■ **Trecho do texto**:
O músico conversou com a reportagem da Terraço e falou sobre tudo: dos 51 anos de carreira, do momento político atual, da amizade com Chico Buarque e da eterna saudade de Vinícius.

Depois de tanto tempo nos palcos, qual é a sensação de ver uma mescla de gerações nos shows, cantando as suas composições?

A renovação de meu público comprova a diversidade dos temas musicais que atingem as emoções das pessoas ao longo do tempo. Outro fator dessa renovação são as músicas infantis. As crianças conhecem minhas canções desde cedo e aprendem a acompanhar minha trajetória. Garotos dos anos 1980 hoje são pais de filhos que já cantam minhas canções, como eles cantavam quando crianças. E as gerações vão se cruzando e perpetuando minha obra.

 

Dentro do seu vasto repertório, que todo mundo canta, há obras consagradas e que o público sempre quer ouvir. Como manter a mesma paixão de décadas atrás cantando, por exemplo, Aquarela, em todos os shows?

Os clássicos se perpetuam naturalmente porque são obras especiais, que despontam por sua originalidade. Parece que essas canções ficam cicatrizadas no imaginário das pessoas. Por isso são constantemente requisitadas nos shows. E o artista sente essa vibração emocional do público, que se transfere a ele com o vigor de uma primeira apresentação. Não há como escapar dessa emoção que liga a obra ao público através do intérprete.

O público mudou ao longo de tantos anos. Não é difícil observar, por exemplo, que muita gente deixa de assistir ao show para filmar ou postar em redes sociais o ‘momento’.  O que você tem observado, do palco? Algo te incomoda neste novo comportamento da plateia?

Entradas retiradas de uma coleção:
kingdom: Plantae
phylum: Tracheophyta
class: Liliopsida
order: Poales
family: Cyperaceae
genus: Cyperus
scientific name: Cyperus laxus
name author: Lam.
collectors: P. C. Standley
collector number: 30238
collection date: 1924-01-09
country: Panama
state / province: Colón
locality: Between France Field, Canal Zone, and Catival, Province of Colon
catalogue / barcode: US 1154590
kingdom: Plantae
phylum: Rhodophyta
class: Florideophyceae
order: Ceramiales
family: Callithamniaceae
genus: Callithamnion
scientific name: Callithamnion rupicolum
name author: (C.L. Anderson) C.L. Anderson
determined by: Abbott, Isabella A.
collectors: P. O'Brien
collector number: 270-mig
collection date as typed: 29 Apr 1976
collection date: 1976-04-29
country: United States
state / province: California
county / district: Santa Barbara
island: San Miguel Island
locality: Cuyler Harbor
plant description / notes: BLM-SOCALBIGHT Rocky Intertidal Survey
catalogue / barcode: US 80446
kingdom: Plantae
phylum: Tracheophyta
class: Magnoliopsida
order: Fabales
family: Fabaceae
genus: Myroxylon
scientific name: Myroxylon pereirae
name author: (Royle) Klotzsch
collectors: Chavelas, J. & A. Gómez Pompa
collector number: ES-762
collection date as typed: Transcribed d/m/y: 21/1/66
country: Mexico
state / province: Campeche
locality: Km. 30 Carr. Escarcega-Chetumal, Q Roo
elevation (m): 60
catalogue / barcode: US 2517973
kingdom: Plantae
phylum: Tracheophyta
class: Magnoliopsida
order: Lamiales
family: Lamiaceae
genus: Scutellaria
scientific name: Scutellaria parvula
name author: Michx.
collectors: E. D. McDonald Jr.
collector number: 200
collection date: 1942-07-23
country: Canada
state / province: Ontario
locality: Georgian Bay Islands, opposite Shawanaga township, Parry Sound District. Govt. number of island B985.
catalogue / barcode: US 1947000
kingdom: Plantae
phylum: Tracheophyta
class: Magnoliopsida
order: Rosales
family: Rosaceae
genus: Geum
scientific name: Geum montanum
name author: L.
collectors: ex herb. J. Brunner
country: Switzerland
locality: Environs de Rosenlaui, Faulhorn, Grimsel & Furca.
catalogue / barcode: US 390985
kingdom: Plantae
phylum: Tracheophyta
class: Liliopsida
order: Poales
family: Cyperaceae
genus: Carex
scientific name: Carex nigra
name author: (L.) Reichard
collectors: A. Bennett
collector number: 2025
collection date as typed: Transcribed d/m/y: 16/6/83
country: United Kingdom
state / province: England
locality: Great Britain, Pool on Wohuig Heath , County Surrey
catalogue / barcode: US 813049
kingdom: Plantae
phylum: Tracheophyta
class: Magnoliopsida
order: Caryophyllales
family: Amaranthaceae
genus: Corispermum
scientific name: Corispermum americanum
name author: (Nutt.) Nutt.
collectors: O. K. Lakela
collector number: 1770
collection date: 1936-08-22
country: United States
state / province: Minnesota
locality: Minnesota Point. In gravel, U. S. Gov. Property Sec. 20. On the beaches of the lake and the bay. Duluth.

■ **Atividades**:
1) Reproduza sem alterações o trecho da entrevista com o músico que vai de "Dentro do seu" até "todos os shows?".
2) Por favor, dê sequência à entrevista com o músico a partir da última frase apresentada.
Os dados são um material à parte, independente da entrevista com o músico.

■ **Respostas**:
1)
Dentro do seu vasto repertório, que todo mundo canta, há obras consagradas e que o público sempre quer ouvir. Como manter a mesma paixão de décadas atrás cantando, por exemplo, Aquarela, em todos os shows?

2)
As emoções são as mesmas, provocam reações humanas. Apenas vejo que a tecnologia facilitou a perpetuação delas. Pode-se levar a reprise para casa e curti-la ao dispor do tempo nas horas apropriadas. No fundo, o artista vai junto e continua perto de quem o admira. Nada disso me importa, só me faz mais próximo das pessoas.

 

Além do público adulto, você conquistou o infantil também. Qual deles você considera mais “crítico”? E qual a diferença de compor para esses públicos?

A criança prima pela espontaneidade. Revelam naturalmente suas emoções. Se gostam, não esquecem. Se não gostam, descartam. Eu me divirto fazendo músicas infantis e cantá-las para as crianças. Não há shows específicos para crianças ou para adultos. Meu repertório é muito vasto e comporta mesclar canções que podem satisfazer todo tipo de público. Para os adultos, haverá sempre uma criança escondida em sua memória pronta a ser despertada. Para as crianças dos dias de hoje, a sofisticação do entendimento das coisas permite que se mostre a elas com naturalidade todo tipo de informação musical, quando bem dosada.

 

Alguma lembrança especial com a nossa região?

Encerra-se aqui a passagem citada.